- **Task requirements**:
Please write out the data word for word, from its first line through the line that contains "g/m²Materialzusammensetzung: 100% Baumwolle".

Saved data entries
%%

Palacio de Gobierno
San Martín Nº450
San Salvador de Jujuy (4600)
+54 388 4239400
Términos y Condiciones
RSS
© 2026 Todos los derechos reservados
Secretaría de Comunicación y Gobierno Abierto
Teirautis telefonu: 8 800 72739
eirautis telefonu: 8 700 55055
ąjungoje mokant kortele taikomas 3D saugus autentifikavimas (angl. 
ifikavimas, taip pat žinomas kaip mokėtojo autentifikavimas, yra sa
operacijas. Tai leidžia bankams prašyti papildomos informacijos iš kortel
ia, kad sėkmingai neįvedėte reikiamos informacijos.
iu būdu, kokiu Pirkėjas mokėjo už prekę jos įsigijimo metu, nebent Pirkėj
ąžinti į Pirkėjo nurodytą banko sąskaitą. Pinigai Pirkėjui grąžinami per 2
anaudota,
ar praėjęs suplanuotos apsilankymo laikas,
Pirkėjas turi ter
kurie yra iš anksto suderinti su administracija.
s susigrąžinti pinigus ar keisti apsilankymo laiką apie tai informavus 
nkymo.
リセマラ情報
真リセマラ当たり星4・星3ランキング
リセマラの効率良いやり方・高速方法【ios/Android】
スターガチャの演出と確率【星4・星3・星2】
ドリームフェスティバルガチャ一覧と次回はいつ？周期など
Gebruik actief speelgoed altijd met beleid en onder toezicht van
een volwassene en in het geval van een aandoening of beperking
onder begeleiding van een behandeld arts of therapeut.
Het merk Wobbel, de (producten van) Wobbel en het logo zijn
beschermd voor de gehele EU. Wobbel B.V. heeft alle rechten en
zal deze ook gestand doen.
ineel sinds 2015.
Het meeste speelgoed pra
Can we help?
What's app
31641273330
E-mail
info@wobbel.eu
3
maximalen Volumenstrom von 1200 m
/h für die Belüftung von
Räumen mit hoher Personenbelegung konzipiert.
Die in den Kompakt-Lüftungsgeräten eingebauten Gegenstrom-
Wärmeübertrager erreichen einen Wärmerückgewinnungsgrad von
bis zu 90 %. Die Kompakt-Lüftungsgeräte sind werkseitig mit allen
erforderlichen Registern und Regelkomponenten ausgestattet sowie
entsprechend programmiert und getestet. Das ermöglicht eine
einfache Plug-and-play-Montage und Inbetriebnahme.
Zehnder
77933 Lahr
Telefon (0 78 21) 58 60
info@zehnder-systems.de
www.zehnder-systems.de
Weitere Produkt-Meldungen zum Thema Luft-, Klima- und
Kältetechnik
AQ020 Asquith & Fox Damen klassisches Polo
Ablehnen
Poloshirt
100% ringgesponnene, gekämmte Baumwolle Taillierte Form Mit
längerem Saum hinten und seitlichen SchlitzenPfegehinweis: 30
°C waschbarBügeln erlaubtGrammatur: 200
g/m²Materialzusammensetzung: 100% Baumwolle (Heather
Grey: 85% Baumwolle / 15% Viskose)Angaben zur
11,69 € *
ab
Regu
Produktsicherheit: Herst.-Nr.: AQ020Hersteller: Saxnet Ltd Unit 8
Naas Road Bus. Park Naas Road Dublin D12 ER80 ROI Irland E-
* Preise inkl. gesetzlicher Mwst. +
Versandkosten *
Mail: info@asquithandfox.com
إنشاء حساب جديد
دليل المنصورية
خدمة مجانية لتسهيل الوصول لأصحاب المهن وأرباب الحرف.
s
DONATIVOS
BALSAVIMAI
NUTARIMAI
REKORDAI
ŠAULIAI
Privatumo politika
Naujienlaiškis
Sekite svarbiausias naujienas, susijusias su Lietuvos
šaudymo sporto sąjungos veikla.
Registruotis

%%

- **Response box**:
Palacio de Gobierno
San Martín Nº450
San Salvador de Jujuy (4600)
+54 388 4239400
Términos y Condiciones
RSS
© 2026 Todos los derechos reservados
Secretaría de Comunicación y Gobierno Abierto
Teirautis telefonu: 8 800 72739
eirautis telefonu: 8 700 55055
ąjungoje mokant kortele taikomas 3D saugus autentifikavimas (angl. 
ifikavimas, taip pat žinomas kaip mokėtojo autentifikavimas, yra sa
operacijas. Tai leidžia bankams prašyti papildomos informacijos iš kortel
ia, kad sėkmingai neįvedėte reikiamos informacijos.
iu būdu, kokiu Pirkėjas mokėjo už prekę jos įsigijimo metu, nebent Pirkėj
ąžinti į Pirkėjo nurodytą banko sąskaitą. Pinigai Pirkėjui grąžinami per 2
anaudota,
ar praėjęs suplanuotos apsilankymo laikas,
Pirkėjas turi ter
kurie yra iš anksto suderinti su administracija.
s susigrąžinti pinigus ar keisti apsilankymo laiką apie tai informavus 
nkymo.
リセマラ情報
真リセマラ当たり星4・星3ランキング
リセマラの効率良いやり方・高速方法【ios/Android】
スターガチャの演出と確率【星4・星3・星2】
ドリームフェスティバルガチャ一覧と次回はいつ？周期など
Gebruik actief speelgoed altijd met beleid en onder toezicht van
een volwassene en in het geval van een aandoening of beperking
onder begeleiding van een behandeld arts of therapeut.
Het merk Wobbel, de (producten van) Wobbel en het logo zijn
beschermd voor de gehele EU. Wobbel B.V. heeft alle rechten en
zal deze ook gestand doen.
ineel sinds 2015.
Het meeste speelgoed pra
Can we help?
What's app
31641273330
E-mail
info@wobbel.eu
3
maximalen Volumenstrom von 1200 m
/h für die Belüftung von
Räumen mit hoher Personenbelegung konzipiert.
Die in den Kompakt-Lüftungsgeräten eingebauten Gegenstrom-
Wärmeübertrager erreichen einen Wärmerückgewinnungsgrad von
bis zu 90 %. Die Kompakt-Lüftungsgeräte sind werkseitig mit allen
erforderlichen Registern und Regelkomponenten ausgestattet sowie
entsprechend programmiert und getestet. Das ermöglicht eine
einfache Plug-and-play-Montage und Inbetriebnahme.
Zehnder
77933 Lahr
Telefon (0 78 21) 58 60
info@zehnder-systems.de
www.zehnder-systems.de
Weitere Produkt-Meldungen zum Thema Luft-, Klima- und
Kältetechnik
AQ020 Asquith & Fox Damen klassisches Polo
Ablehnen
Poloshirt
100% ringgesponnene, gekämmte Baumwolle Taillierte Form Mit
längerem Saum hinten und seitlichen SchlitzenPfegehinweis: 30
°C waschbarBügeln erlaubtGrammatur: 200
g/m²Materialzusammensetzung: 100% Baumwolle (Heather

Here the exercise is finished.